** Opening Selected excerpt block **
Push-OutputBinding -Name Response -Value ([HttpResponseContext]@{
StatusCode = [HttpStatusCode]::OK
Body = $AADToken
})
5. Follow Steps from #1 to #3 stated in Copy Data from Power BI through Azure Data Factory / Synapse Pipeline – Part 1 for providing the necessary access on the Power BI dataset.
6. Login to the Azure SQL database via which we need to execute the T-SQL for Power BI data extraction and execute the queries in the below provided sequence.
a)
CREATE MASTER KEY ENCRYPTION BY PASSWORD = '<<>>'
b)
CREATE DATABASE SCOPED CREDENTIAL [https://<<AzureFunctionName>>.azurewebsites.net/api/<<FunctionName>>]
WITH IDENTITY = 'HTTPEndpointHeaders', SECRET = '{"x-functions-key":"<<FunctionKey>>"}'
Where FunctionKey value is as below :
7. Create a Stored Procedure within the Azure SQL Database which we would trigger via ADF / Synapse.
** Closing Selected excerpt block **
Tasks to complete »
(1) Answer these questions from the Power BI extraction steps.
(a) What value is assigned to StatusCode?
(b) What IDENTITY is given in the database scoped credential?
(c) According to step 7, what is to be created within the Azure SQL Database?
(2) From the Power BI extraction steps, write out the passage from "5. Follow Steps" to "Power BI dataset.", without change.
** Opening Data records block **
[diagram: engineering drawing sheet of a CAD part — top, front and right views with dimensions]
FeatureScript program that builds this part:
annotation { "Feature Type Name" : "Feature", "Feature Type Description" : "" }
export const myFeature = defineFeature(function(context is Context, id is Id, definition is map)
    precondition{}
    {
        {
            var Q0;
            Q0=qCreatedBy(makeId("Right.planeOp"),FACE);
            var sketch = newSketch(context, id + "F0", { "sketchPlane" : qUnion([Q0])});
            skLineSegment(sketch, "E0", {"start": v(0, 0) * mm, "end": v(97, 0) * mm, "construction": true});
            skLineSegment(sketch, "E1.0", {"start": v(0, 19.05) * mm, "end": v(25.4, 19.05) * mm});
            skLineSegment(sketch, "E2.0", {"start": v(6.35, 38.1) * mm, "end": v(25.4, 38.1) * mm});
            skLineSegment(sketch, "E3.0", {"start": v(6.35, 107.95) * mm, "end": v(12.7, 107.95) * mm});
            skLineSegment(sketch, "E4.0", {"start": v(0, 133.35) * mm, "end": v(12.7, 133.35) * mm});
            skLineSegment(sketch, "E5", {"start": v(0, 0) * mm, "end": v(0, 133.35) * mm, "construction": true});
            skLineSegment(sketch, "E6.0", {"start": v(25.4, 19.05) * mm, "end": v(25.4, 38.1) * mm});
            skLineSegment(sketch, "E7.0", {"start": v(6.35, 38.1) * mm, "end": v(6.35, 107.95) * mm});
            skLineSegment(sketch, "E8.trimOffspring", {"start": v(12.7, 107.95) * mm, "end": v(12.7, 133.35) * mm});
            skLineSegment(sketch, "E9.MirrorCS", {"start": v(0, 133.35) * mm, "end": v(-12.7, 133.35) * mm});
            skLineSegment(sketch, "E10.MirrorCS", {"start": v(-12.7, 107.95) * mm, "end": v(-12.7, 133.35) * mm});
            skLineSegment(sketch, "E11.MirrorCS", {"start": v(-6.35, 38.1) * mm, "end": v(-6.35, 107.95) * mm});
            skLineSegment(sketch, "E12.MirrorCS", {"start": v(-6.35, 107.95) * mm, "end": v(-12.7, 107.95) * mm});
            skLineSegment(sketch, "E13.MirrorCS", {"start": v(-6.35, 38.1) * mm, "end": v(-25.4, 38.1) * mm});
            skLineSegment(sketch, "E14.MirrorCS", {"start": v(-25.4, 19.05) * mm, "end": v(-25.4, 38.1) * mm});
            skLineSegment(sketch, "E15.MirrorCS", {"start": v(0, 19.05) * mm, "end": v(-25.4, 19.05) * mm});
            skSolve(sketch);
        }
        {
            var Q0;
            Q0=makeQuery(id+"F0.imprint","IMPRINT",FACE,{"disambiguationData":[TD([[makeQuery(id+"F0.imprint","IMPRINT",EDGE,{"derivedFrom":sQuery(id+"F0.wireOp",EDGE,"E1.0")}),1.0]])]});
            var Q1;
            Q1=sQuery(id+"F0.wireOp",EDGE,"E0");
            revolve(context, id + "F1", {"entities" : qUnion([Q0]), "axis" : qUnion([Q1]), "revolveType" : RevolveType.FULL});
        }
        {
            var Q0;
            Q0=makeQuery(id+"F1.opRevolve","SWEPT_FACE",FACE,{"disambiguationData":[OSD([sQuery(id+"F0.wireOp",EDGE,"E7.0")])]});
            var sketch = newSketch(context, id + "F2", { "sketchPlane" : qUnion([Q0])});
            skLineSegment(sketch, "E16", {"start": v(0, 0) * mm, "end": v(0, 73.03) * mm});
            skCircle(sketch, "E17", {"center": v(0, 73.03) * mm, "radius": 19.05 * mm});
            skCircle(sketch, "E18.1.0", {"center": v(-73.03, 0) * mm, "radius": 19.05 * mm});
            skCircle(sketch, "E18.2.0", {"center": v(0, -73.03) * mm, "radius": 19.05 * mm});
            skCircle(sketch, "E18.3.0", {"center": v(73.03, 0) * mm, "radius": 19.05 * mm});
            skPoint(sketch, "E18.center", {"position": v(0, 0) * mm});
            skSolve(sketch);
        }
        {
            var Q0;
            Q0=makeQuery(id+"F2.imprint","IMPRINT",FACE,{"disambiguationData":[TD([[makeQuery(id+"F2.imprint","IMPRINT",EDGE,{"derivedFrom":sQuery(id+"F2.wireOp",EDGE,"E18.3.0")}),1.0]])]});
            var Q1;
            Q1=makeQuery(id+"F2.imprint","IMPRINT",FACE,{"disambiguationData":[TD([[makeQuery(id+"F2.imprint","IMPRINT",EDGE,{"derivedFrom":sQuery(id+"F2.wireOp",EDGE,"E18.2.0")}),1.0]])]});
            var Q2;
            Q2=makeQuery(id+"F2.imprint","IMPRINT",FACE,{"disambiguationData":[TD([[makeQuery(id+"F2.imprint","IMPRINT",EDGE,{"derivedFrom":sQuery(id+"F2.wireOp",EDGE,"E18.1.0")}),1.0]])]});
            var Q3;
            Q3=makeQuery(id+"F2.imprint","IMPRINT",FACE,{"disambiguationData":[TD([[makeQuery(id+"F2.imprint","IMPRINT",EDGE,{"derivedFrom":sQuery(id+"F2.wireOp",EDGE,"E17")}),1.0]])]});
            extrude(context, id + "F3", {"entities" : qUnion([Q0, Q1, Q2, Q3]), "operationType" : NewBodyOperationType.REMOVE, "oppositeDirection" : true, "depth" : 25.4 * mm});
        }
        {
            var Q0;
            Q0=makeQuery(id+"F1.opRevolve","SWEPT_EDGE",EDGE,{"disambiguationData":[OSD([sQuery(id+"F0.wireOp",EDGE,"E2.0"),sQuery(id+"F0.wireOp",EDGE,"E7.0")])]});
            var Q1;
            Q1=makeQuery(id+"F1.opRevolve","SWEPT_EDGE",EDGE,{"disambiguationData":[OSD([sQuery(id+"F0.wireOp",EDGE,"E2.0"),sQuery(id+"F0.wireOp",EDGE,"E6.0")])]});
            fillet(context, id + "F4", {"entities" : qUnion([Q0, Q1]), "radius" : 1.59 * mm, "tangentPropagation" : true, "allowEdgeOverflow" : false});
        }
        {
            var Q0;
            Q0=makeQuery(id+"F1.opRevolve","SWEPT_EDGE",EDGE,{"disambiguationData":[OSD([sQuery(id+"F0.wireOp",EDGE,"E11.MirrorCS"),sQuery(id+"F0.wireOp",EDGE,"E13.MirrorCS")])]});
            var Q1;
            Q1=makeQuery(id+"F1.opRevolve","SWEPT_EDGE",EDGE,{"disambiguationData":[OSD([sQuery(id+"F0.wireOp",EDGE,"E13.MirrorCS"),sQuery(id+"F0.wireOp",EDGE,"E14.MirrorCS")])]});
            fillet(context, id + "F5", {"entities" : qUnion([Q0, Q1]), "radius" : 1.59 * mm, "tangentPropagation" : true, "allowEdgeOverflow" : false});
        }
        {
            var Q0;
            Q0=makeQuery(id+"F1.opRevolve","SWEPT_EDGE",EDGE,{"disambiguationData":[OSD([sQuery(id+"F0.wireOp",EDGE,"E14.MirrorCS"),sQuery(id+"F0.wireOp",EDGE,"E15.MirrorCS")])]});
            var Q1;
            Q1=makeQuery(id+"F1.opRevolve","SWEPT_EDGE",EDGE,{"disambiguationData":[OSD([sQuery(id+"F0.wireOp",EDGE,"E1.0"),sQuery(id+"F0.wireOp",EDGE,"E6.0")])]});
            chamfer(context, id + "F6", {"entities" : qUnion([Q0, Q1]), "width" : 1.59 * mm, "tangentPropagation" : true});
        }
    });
** Closing Data records block **
Answers by item number »
(1)
(a) [HttpStatusCode]::OK
(b) 'HTTPEndpointHeaders'
(c) A Stored Procedure

(2)
5. Follow Steps from #1 to #3 stated in Copy Data from Power BI through Azure Data Factory / Synapse Pipeline – Part 1 for providing the necessary access on the Power BI dataset.